Step 1:

Side of the square $\rightarrow (45-2x)(24-2x)x$

Volume of the box=$l\times b\times h$

$V=(45-2x)(24-2x).x$

$\;\;=2x(12-x)(45-2x)$

$\;\;=2x(540-45x-24x+2x^2)$

$\;\;=2x[2x^2-69x+540]$

$\;\;=2(2x^3-69x^2+540x)$

Differentiating with respect to x we get

$\large\frac{dV}{dx}$$=2(6x^2-138x+540)$

$\quad=2\times 6(x^2-23x+90)$

$\quad=12(x^2-23x+90)$

Step 2:

For maxima & minima

$\large\frac{dV}{dx}$$=0$

$12(x^2-23x+90)=0$

$x^2-23x+90=0$

$x^2-5x-18x+90=0$

$x(x-5)-18(x-5)=0$

$(x-18)(x-5)=0$

$x=18,5$

Step 3:

But $x$ cannot be greater than 12

$\Rightarrow x=5$

$\large\frac{d^2V}{dx^2}$$=12(2x-23)$------(1)
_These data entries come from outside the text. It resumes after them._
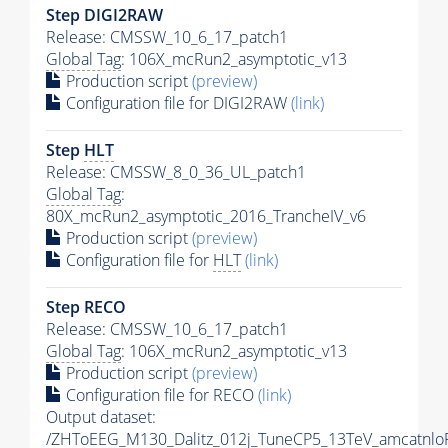
Step DIGI2RAW
Release: CMSSW_10_6_17_patch1
Global Tag
: 106X_mcRun2_asymptotic_v13
Production script
(preview)
Configuration file for DIGI2RAW
(link)
Step
HLT
Release: CMSSW_8_0_36_UL_patch1
Global Tag
:
80X_mcRun2_asymptotic_2016_TrancheIV_v6
Production script
(preview)
Configuration file for
HLT
(link)
Step RECO
Release: CMSSW_10_6_17_patch1
Global Tag
: 106X_mcRun2_asymptotic_v13
Production script
(preview)
Configuration file for RECO
(link)
Output dataset:
/ZHToEEG_M130_Dalitz_012j_TuneCP5_13TeV_amcatnlo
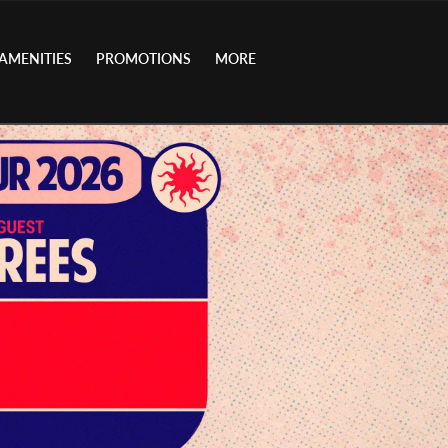
AMENITIES
PROMOTIONS
MORE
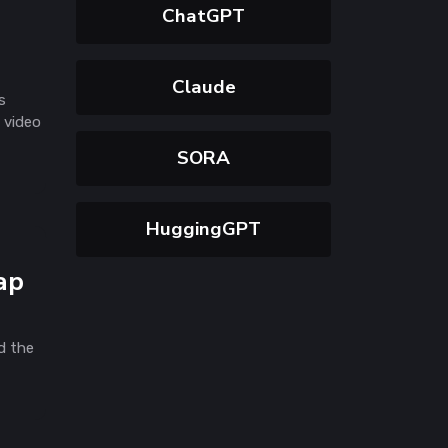
ChatGPT
Claude
s
 video
SORA
HuggingGPT
ap
d the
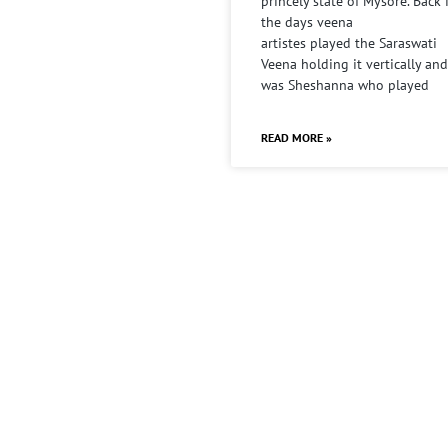
princely state of Mysore. Back 
the days veena
artistes played the Saraswati
Veena holding it vertically and
was Sheshanna who played
READ MORE »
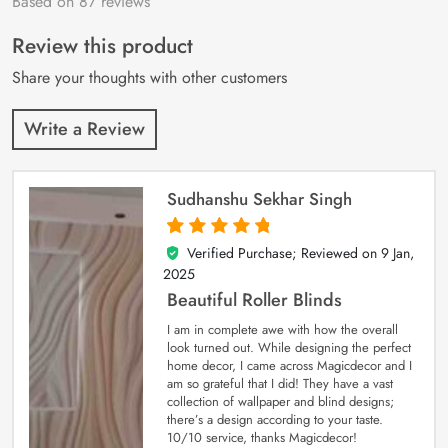
Based on 87 reviews
Rated
87
4.9
out
of 5 based on
customer
Review this product
ratings
Share your thoughts with other customers
Write a Review
Sudhanshu Sekhar Singh
Verified Purchase; Reviewed on
9 Jan,
5
out of 5
2025
Beautiful Roller Blinds
I am in complete awe with how the overall
look turned out. While designing the perfect
home decor, I came across Magicdecor and I
am so grateful that I did! They have a vast
collection of wallpaper and blind designs;
there’s a design according to your taste.
10/10 service, thanks Magicdecor!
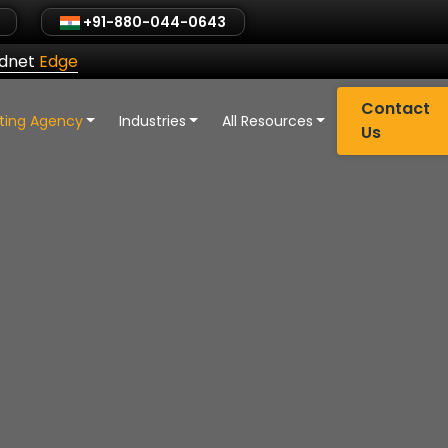
+91-880-044-0643
ldnet
Edge
Contact
eting Agency
Industries
All Resources
Us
Substitute the value of $x=5$ in (1)

$\large\frac{d^2V}{dx^2}=$$12(2\times 5-23)$

$\qquad=12(10-23)$

$\qquad=12(-13)$

$\Rightarrow$ -ve

$\therefore V$ is maximum at $x=5$

(i.e) Square of side 5 cm is cut off from each corner.